Problem: Which point in \(S\) is closest to \(q\)?
Excerpt from The Algorithm Design Manual: The need to quickly find the nearest neighbor to a query point arises in a variety of geometric applications. The classic example in two dimensions is designing a system to dispatch emergency vehicles to the scene of a fire. Once the dispatcher learns the location of the fire, she uses a map to find the firehouse closest to this point so as to minimize transportation delays. This situation occurs in any application mapping customers to service providers.

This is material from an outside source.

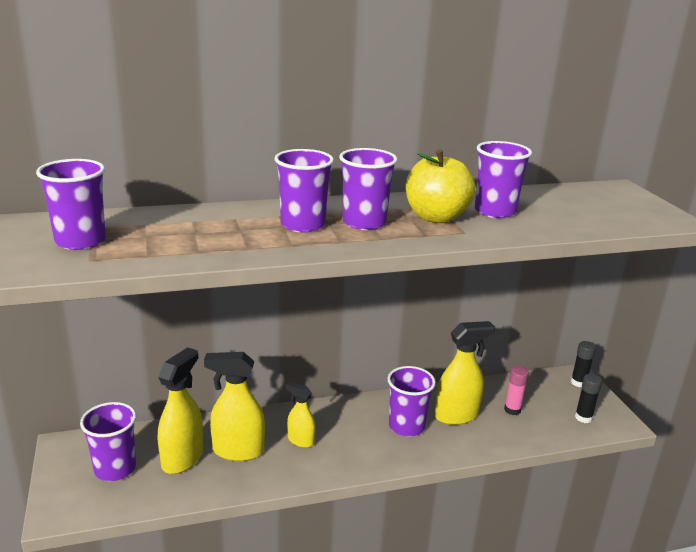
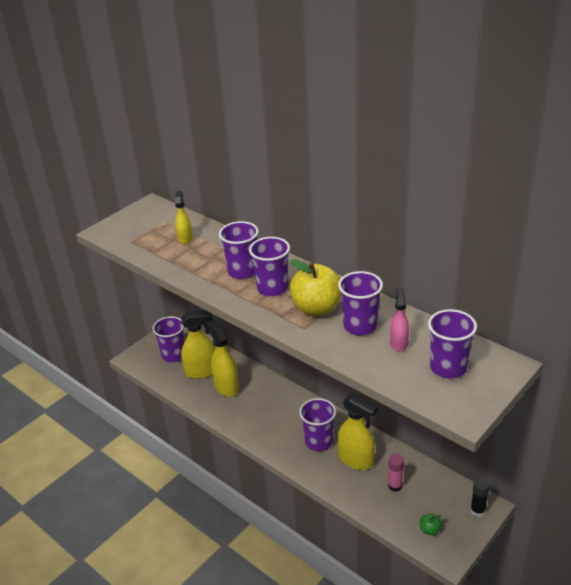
camera: 60 degrees right, 10 degrees up
purple cup [36,159,106,250] -> purple cup moved to [428,309,477,379]
yellow spray bottle [286,382,316,448] -> yellow spray bottle moved to [175,191,192,244]
black glue stick [575,374,602,423] -> green apple [420,513,442,535]
none -> pink spray bottle [390,288,409,352]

Nearest-neighbor search is also important in classification. Suppose we are given a collection of data about people (say age, height, weight,years of education, sex, and income level) each of whom has been labeled as Democrat or Republican. We seek a classifier to decide which way a different person is likely to vote. Each of the people in our data set is represented by a party-labeled point in \(d\)-dimensional space. A simple classifier can be built by assigning to the new point the party affiliation of its nearest neighbor.
Such nearest-neighbor classifiers are widely used, often in high-dimensional spaces. The vector-quantization method of image compression partitions an image into \(8 X 8\) pixel regions. This method uses a predetermined library of several thousand \(8 X 8\) pixel tiles and replaces each image region by the most similar library tile. The most similar tile is the point in 64-dimensional space that is closest to the image region in question. Compression is achieved by reporting the identifier of the closest library tile instead of the 64 pixels, at some loss of image fidelity.